## Records shown
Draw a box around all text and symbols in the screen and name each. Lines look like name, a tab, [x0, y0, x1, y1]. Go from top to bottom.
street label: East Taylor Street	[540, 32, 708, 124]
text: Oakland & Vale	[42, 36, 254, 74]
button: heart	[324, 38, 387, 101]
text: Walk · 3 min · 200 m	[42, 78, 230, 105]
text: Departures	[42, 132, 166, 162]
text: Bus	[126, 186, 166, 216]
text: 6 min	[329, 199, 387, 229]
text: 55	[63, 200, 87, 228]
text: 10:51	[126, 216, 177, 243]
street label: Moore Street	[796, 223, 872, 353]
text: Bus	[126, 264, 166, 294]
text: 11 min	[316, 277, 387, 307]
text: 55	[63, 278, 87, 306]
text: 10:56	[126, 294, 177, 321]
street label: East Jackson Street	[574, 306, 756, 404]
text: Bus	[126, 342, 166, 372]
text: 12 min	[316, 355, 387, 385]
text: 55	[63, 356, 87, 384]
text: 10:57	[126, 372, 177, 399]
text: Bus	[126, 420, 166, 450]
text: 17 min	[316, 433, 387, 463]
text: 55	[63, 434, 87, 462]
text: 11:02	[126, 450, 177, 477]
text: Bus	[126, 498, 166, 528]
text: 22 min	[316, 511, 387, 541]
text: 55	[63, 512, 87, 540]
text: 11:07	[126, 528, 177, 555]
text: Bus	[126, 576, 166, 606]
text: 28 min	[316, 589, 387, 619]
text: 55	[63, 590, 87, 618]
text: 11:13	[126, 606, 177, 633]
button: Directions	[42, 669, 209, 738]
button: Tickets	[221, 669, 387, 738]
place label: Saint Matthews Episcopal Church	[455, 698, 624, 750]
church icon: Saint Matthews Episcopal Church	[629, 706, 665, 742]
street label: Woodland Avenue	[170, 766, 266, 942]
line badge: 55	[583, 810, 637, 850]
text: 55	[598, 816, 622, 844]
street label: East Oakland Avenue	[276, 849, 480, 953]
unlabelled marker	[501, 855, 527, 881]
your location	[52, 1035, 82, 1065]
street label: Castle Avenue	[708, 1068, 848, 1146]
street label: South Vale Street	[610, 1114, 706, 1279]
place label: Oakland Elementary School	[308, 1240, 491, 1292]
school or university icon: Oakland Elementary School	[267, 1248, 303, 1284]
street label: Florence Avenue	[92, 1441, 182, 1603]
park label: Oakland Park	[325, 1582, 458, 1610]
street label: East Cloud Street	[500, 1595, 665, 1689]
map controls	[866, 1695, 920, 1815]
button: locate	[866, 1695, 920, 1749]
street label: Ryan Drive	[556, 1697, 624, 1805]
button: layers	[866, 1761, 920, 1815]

## What to work on
The entries above must be returned in full, exactly as shown.

## Response to the task
Draw a box around all text and symbols in the screen and name each. Lines look like name, a tab, [x0, y0, x1, y1]. Go from top to bottom.
street label: East Taylor Street	[540, 32, 708, 124]
text: Oakland & Vale	[42, 36, 254, 74]
button: heart	[324, 38, 387, 101]
text: Walk · 3 min · 200 m	[42, 78, 230, 105]
text: Departures	[42, 132, 166, 162]
text: Bus	[126, 186, 166, 216]
text: 6 min	[329, 199, 387, 229]
text: 55	[63, 200, 87, 228]
text: 10:51	[126, 216, 177, 243]
street label: Moore Street	[796, 223, 872, 353]
text: Bus	[126, 264, 166, 294]
text: 11 min	[316, 277, 387, 307]
text: 55	[63, 278, 87, 306]
text: 10:56	[126, 294, 177, 321]
street label: East Jackson Street	[574, 306, 756, 404]
text: Bus	[126, 342, 166, 372]
text: 12 min	[316, 355, 387, 385]
text: 55	[63, 356, 87, 384]
text: 10:57	[126, 372, 177, 399]
text: Bus	[126, 420, 166, 450]
text: 17 min	[316, 433, 387, 463]
text: 55	[63, 434, 87, 462]
text: 11:02	[126, 450, 177, 477]
text: Bus	[126, 498, 166, 528]
text: 22 min	[316, 511, 387, 541]
text: 55	[63, 512, 87, 540]
text: 11:07	[126, 528, 177, 555]
text: Bus	[126, 576, 166, 606]
text: 28 min	[316, 589, 387, 619]
text: 55	[63, 590, 87, 618]
text: 11:13	[126, 606, 177, 633]
button: Directions	[42, 669, 209, 738]
button: Tickets	[221, 669, 387, 738]
place label: Saint Matthews Episcopal Church	[455, 698, 624, 750]
church icon: Saint Matthews Episcopal Church	[629, 706, 665, 742]
street label: Woodland Avenue	[170, 766, 266, 942]
line badge: 55	[583, 810, 637, 850]
text: 55	[598, 816, 622, 844]
street label: East Oakland Avenue	[276, 849, 480, 953]
unlabelled marker	[501, 855, 527, 881]
your location	[52, 1035, 82, 1065]
street label: Castle Avenue	[708, 1068, 848, 1146]
street label: South Vale Street	[610, 1114, 706, 1279]
place label: Oakland Elementary School	[308, 1240, 491, 1292]
school or university icon: Oakland Elementary School	[267, 1248, 303, 1284]
street label: Florence Avenue	[92, 1441, 182, 1603]
park label: Oakland Park	[325, 1582, 458, 1610]
street label: East Cloud Street	[500, 1595, 665, 1689]
map controls	[866, 1695, 920, 1815]
button: locate	[866, 1695, 920, 1749]
street label: Ryan Drive	[556, 1697, 624, 1805]
button: layers	[866, 1761, 920, 1815]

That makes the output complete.